*** Opening of RECORDS ***

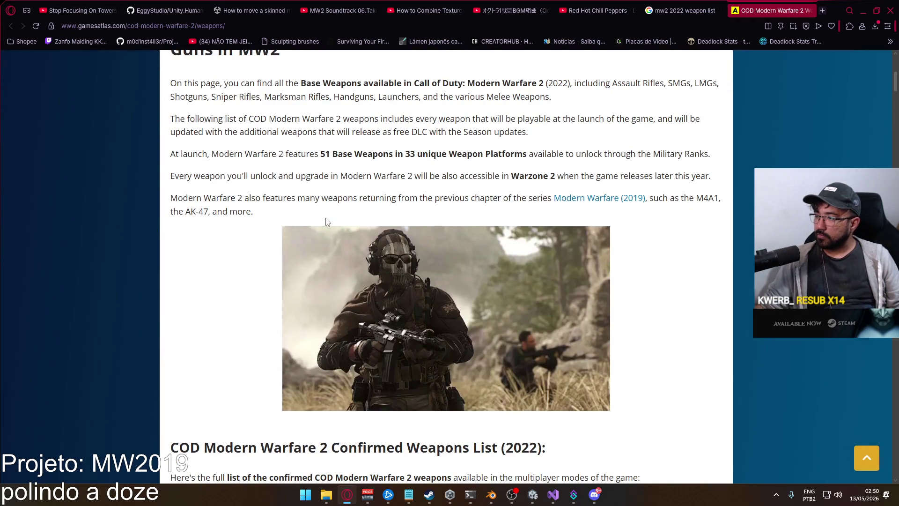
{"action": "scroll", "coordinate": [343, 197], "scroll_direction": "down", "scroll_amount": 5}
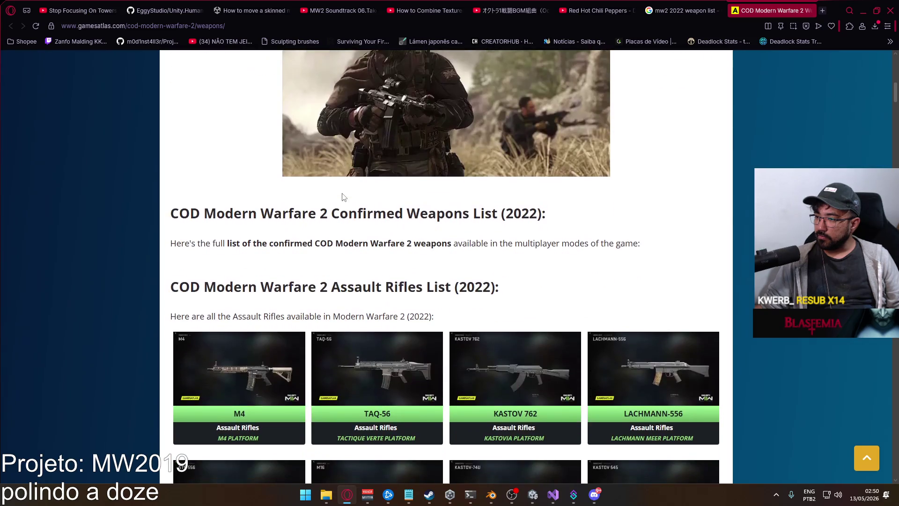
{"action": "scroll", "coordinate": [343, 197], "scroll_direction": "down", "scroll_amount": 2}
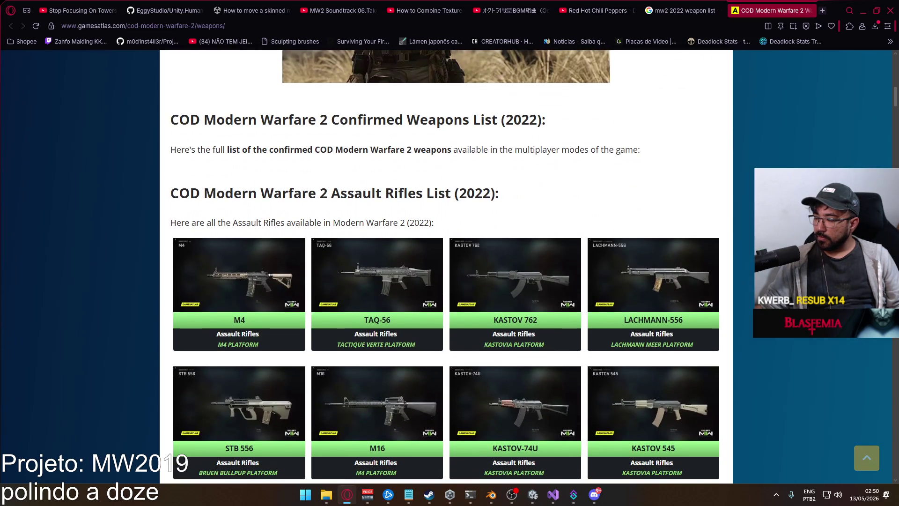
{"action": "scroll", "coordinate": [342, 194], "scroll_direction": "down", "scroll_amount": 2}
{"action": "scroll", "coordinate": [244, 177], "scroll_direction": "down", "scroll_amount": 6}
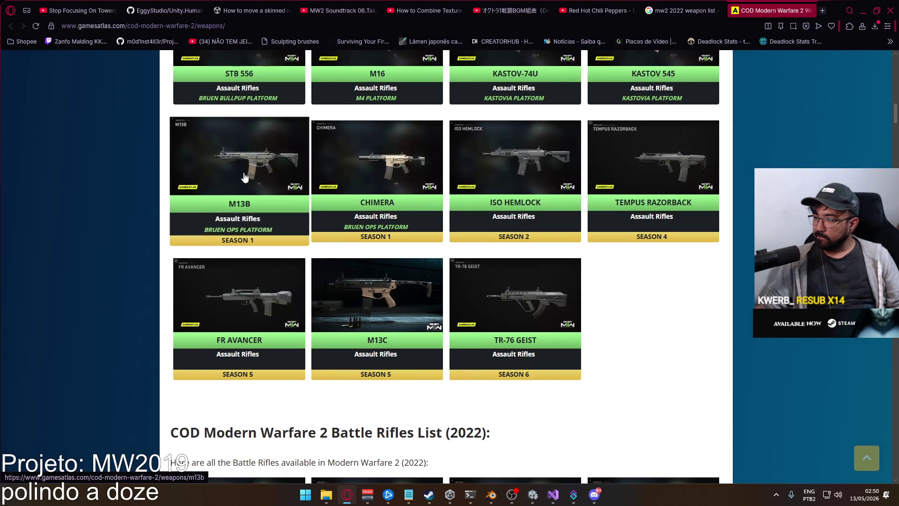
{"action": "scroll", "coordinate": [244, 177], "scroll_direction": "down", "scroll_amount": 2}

*** Close of RECORDS ***

HOW TO COMPLETE THIS TASK. In full and without changes, repeat the listing above, but not its pictures.

PROBLEM SOLUTION.
{"action": "scroll", "coordinate": [343, 197], "scroll_direction": "down", "scroll_amount": 5}
{"action": "scroll", "coordinate": [343, 197], "scroll_direction": "down", "scroll_amount": 2}
{"action": "scroll", "coordinate": [342, 194], "scroll_direction": "down", "scroll_amount": 2}
{"action": "scroll", "coordinate": [244, 177], "scroll_direction": "down", "scroll_amount": 6}
{"action": "scroll", "coordinate": [244, 177], "scroll_direction": "down", "scroll_amount": 2}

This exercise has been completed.